▶ **GIVEN PASSAGE**

Such artillery pieces are named for the weight of the cannonball they fired, and the stolen object would be considerably heavier.
The theft, which did not take place at any of the body's museum venues, was revealed on Thursday as part of a freedom of information (FOI) request by the PA news agency.
It is believed that the incident was a metal theft, meaning the cannon was thought to have been taken for its scrap value, rather than stolen as a "collection object" according to Royal Armouries.
The body, which houses the national collection of arms and armours at the Tower of London, the Royal Armouries Museum in Leeds and Fort Nelson near Portsmouth, also disclosed that other items are missing.
Royal Armouries said that a pair of mounted sword bayonets, worth £500, disappeared while on loan and police officers were called.
As a result of an investigation, other parts of the body's collection were recalled, the institution said.
The cannon, described as a "smoothbore cannon barrel made of bronze", was "removed by thieves from a remote location, offsite from any of the Royal Armouries' venues", according to the institution.
It added: "No monetary valuation was specified for this object.
"This incident was considered metal theft rather than the object being stolen for its value as a collection object.
"The Royal Armouries staff acted swiftly to escalate the incident to the Executive Board and Board of Trustees in line with our policies.
"The police were notified and involved, and the Royal Armouries took immediate action to investigate the incident taking remedial action, as necessary."

▶ **ENTRIES SHOWN**
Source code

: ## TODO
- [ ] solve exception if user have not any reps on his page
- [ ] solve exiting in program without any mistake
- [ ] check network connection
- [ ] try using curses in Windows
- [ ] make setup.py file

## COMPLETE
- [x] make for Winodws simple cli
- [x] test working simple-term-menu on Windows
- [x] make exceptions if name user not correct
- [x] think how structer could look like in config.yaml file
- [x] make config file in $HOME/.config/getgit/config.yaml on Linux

▶ **EXERCISE INSTRUCTIONS**
(1) Please write out the part of the Royal Armouries passage above, from "The cannon, described" up to and including "with our policies.".
(2) Continue the Royal Armouries passage above with what comes after its last sentence.

▶ **RESULTS BY TASK**
(1)
The cannon, described as a "smoothbore cannon barrel made of bronze", was "removed by thieves from a remote location, offsite from any of the Royal Armouries' venues", according to the institution.
It added: "No monetary valuation was specified for this object.
"This incident was considered metal theft rather than the object being stolen for its value as a collection object.
"The Royal Armouries staff acted swiftly to escalate the incident to the Executive Board and Board of Trustees in line with our policies.

(2)
The bayonets, dated to 1837, were discovered missing by the Royal Armouries in May last year as part of a routine audit.
The museum said: "A full investigation was carried out and the police were informed, but the items could not be located.
"As a result, other items on loan on display at the same location were deinstalled and are now back at the museum."
The Royal Armouries has not said where any of the items were housed.
The institution has a more than 700-year-old history at the Tower of London and "one of the largest collections of historic arms and armour in the world".
Originally a manufacturer of weapons, it has had visitors since 1498 and later became part of the Government before becoming a public body in 1983.
Royal Armouries and police forces have been contacted for comment.
The theft follows the British Museum revealing in August that an unnamed member of staff was sacked and more than 2,000 items - including gold jewellery, semi-precious stones and glass - have been stolen, missing or damaged.
Around 350 of the artefacts have since been recovered, the London museum said in October as an investigation by the Metropolitan Police continues.